Chinese LiDAR Developer RoboSense and Autonomous Driving Technology Provider Pony.ai Established Strategic Partnership, which is expected to cover areas including autonomous driving and smart transportation.
On October 12, RoboSense (Chinese: 速腾聚创), a leading provider of smart LiDAR sensor systems, announced that it had established a new strategic partnership with Pony.ai (Chinese: 小马智行), a global autonomous driving technology company. The two parties are expected to start a full business chain cooperation on autonomous driving and smart transportation.
Founded in 2014, RoboSense, specializes in LiDAR technologies and has the capacity to mass produce its advanced LiDAR products. It has won global recognition for its innovation capacity, which is evidenced by the awards including the AutoSens Awards, Audi Innovation Lab Champion and CES Innovation Award it received. Pony.ai, established in 2017, has a strong advantage in autonomous driving technologies and driving scene recognition model building.
"RoboSense and Pony.ai have followed the trends of the time and reached a comprehensive partnership that would complement each other's strengths and lead to a win-win result. It will not only help enhance RoboSense's technological advantage in LiDAR application, but also facilitate Pony.ai's R&D and application of autonomous driving technologies in a wider range of scenarios." said Qiu Chunchao, co-founder and CEO of RoboSense.

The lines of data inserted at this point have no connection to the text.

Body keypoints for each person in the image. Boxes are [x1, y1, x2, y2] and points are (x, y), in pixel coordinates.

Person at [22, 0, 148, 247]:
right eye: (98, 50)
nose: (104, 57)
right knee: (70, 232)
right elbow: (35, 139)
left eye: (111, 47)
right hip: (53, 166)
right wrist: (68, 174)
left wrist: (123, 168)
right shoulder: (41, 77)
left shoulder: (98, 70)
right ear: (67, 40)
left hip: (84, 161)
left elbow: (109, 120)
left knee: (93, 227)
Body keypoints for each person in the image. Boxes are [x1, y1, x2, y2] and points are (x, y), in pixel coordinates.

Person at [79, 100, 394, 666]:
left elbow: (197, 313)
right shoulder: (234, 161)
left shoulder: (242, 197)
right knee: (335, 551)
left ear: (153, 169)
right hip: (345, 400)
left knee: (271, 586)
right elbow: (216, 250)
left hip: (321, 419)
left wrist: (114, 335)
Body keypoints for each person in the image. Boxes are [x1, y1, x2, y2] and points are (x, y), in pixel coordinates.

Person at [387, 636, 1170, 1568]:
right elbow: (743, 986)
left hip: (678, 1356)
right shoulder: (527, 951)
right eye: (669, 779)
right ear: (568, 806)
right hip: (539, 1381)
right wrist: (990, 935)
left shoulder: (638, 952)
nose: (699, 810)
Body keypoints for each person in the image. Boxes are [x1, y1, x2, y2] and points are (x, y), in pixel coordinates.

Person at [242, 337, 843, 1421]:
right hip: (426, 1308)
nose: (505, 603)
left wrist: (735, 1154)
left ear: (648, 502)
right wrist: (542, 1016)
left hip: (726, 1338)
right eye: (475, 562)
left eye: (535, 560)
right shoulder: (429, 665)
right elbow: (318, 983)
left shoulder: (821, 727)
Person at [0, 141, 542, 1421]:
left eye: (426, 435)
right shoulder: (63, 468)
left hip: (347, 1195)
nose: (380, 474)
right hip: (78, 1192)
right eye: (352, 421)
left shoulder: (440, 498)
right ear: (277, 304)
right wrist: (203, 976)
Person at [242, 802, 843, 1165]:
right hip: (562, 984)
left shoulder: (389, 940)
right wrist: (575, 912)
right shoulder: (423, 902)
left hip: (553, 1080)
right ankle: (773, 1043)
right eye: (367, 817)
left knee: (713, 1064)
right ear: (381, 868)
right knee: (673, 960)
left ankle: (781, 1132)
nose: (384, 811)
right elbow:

"LiDAR is a core hardware in the development of autonomous driving, and hardware iterations and technology upgrading always go together," said Lou Tiancheng, co-founder and CTO of Pony.ai. "Through this strategic partnership with RoboSense, Pony.ai will further tap into the autonomous driving industry so as to develop the best autonomous driving system solutions and intelligent transportation products."
The two companies will work together on developing LiDAR products tailored to customized scenarios, providing better smart city solutions for traffic management and promoting the commercialization and large-scale implementation of self-driving trucks.